> [Task to complete]: Copy out each line of the data that holds the word "Example".

BEGIN Record extracts

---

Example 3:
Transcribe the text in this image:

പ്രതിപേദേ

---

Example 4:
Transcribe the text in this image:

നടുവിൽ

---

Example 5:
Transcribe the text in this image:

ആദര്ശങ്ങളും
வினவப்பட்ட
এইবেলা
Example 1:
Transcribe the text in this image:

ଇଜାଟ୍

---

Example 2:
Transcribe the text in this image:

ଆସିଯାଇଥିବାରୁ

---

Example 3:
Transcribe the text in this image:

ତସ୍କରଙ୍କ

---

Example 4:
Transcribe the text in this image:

END Record extracts

> [Exercise solution]:
Example 3:
Example 4:
Example 5:
Example 1:
Example 2:
Example 3:
Example 4:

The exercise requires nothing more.